**Opdracht 1:**
Haal uit het fragment woordelijk het gedeelte dat begint bij "- [minderjarige] op" en doorloopt tot en met "buiten toepassing blijft.".
**Opdracht 2:**
Noem alsjeblieft alles wat de moeder volgens het fragment op verzoek van de vader in eerste aanleg aan hem zou moeten doen toekomen.

Uit de inmiddels geëindigde relatie van partijen is geboren:

- [minderjarige] op [geboortedatum] 2013 te [geboorteplaats] (hierna: [minderjarige] ).

De vader heeft [minderjarige] erkend. De moeder oefent van rechtswege het gezag over [minderjarige] uit.

[minderjarige] woont bij de moeder.

3.2.

Bij beschikking van 26 mei 2016 heeft de rechtbank Oost-Brabant de vader het recht op omgang met [minderjarige] ontzegd.

Bij beschikking van 7 februari 2017 heeft de rechtbank Oost-Brabant bepaald dat de informatieplicht die de moeder op grond van artikel 1:377b lid 1 van het Burgerlijk Wetboek (BW) jegens de vader heeft, buiten toepassing blijft.

3.3.

De vader heeft in eerste aanleg verzocht:

  • een omgangsregeling – begeleide omgang via het omgangshuis van Kompaan – vast te stellen tussen hem en [minderjarige] ;

  • een informatieverplichting voor de moeder vast te stellen, in die zin dat de moeder aan hem doet toekomen:
    - eenmaal in de maand een recente foto van [minderjarige] ;
    - een tekening of knutselwerkje van [minderjarige] ;
    - een overzicht van de belangrijke aangelegenheden van [minderjarige] in die maand.

Dit op verbeurte van een dwangsom van € 250,- voor elke dag dat de moeder ten aanzien van haar informatieverplichting in gebreke blijft.

De moeder heeft gemotiveerd verweer gevoerd en verzocht de vader te veroordelen in de proceskosten.

3.4.

Bij de bestreden beschikking heeft de rechtbank de verzoeken van de vader afgewezen en de proceskosten tussen partijen aldus gecompenseerd dat iedere partij de eigen kosten draagt. De rechtbank heeft afgewezen het meer of anders verzochte.

3.5.

De vader kan zich met deze beslissing niet verenigen en is hiervan in hoger beroep gekomen. Hij voert in zijn beroepschrift het volgende aan.

**Aangeleverde gegevens:**
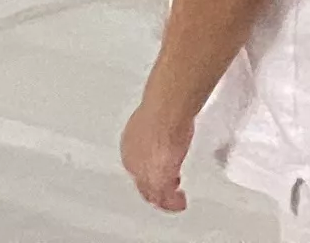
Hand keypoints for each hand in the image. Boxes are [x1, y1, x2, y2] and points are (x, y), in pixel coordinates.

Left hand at [119, 96, 190, 213]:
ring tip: (175, 200)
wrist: (166, 112)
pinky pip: (166, 199)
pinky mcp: (161, 180)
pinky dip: (173, 202)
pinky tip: (180, 203)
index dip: (147, 171)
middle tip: (168, 187)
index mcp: (129, 146)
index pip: (136, 165)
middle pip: (142, 181)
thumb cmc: (162, 107)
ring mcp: (145, 173)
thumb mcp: (156, 114)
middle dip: (154, 186)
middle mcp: (133, 162)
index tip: (160, 170)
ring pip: (152, 192)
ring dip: (164, 197)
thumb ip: (160, 123)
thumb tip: (168, 117)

**Antwoord 1:**
- [minderjarige] op [geboortedatum] 2013 te [geboorteplaats] (hierna: [minderjarige] ).

De vader heeft [minderjarige] erkend. De moeder oefent van rechtswege het gezag over [minderjarige] uit.

[minderjarige] woont bij de moeder.

3.2.

Bij beschikking van 26 mei 2016 heeft de rechtbank Oost-Brabant de vader het recht op omgang met [minderjarige] ontzegd.

Bij beschikking van 7 februari 2017 heeft de rechtbank Oost-Brabant bepaald dat de informatieplicht die de moeder op grond van artikel 1:377b lid 1 van het Burgerlijk Wetboek (BW) jegens de vader heeft, buiten toepassing blijft.

**Antwoord 2:**
- eenmaal in de maand een recente foto van [minderjarige]
- een tekening of knutselwerkje van [minderjarige]
- een overzicht van de belangrijke aangelegenheden van [minderjarige] in die maand